Die Dividende dürfte im Vergleich zum Vorjahr sogar um 5 Prozent auf 20 Franken erhöht werden. Noch unklar ist, ob der Versicherungskonzern auch heuer wieder ein Aktienrückkaufprogramm zur Abfederung des Verwässerungseffekts aus dem Mitarbeiterbeteiligungsprogramm ins Leben rufen wird.
Zuletzt kostete die Zurich-Aktie mit fast 423 Franken so viel wie seit fast 20 Jahren nicht mehr. Die SMI-Dividendenkrone musste die Aktie mittlerweile an jene der UBS abgeben.
Temenos (Mittwoch, 17.30 Uhr)
Nach einem enttäuschenden dritten Quartal muss Temenos den Beweis antreten, im Schlussquartal wieder zu alter Stärke zurückgefunden zu haben. Den Aktionären des Bankensoftwareherstellers dürften die Kursturbulenzen am Tag der Ergebnisenttäuschung noch immer in den Knochen stecken. Damals sackte der Aktienkurs mal eben schnell um 20 Prozent ab.
Zuletzt verlautete aus Analystenkreisen, dass die hausgemachten Probleme des dritten Quartals noch immer nicht ganz aus dem Weg geräumt werden konnten und sich diese ins vierte Quartal hinein gezogen hätten.
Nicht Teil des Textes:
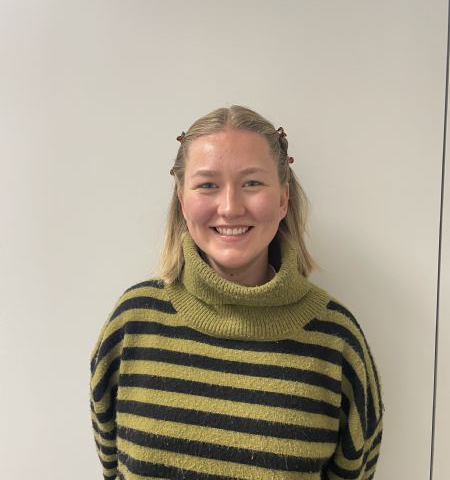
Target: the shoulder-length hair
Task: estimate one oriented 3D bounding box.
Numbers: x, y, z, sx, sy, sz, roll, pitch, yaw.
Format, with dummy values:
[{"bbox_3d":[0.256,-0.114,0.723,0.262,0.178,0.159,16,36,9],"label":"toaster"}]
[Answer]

Erst vor wenigen Tagen reduzierte die Deutsche Bank vorsorglich ihre Gewinnschätzungen um bis zu 7 Prozent. Die Grossbank schliesst nicht aus, dass das Schlussquartal bei Temenos etwas schwächer als erhofft ausgefallen ist. Sollte es erneut zu einer Überreaktion der Börse kommen, erachtet die Deutsche Bank tiefere Kurse jedoch als günstige Kaufgelegenheit. Wenig überraschend empfiehlt sie die Aktie mit einem Kursziel von 190 Franken zum Kauf.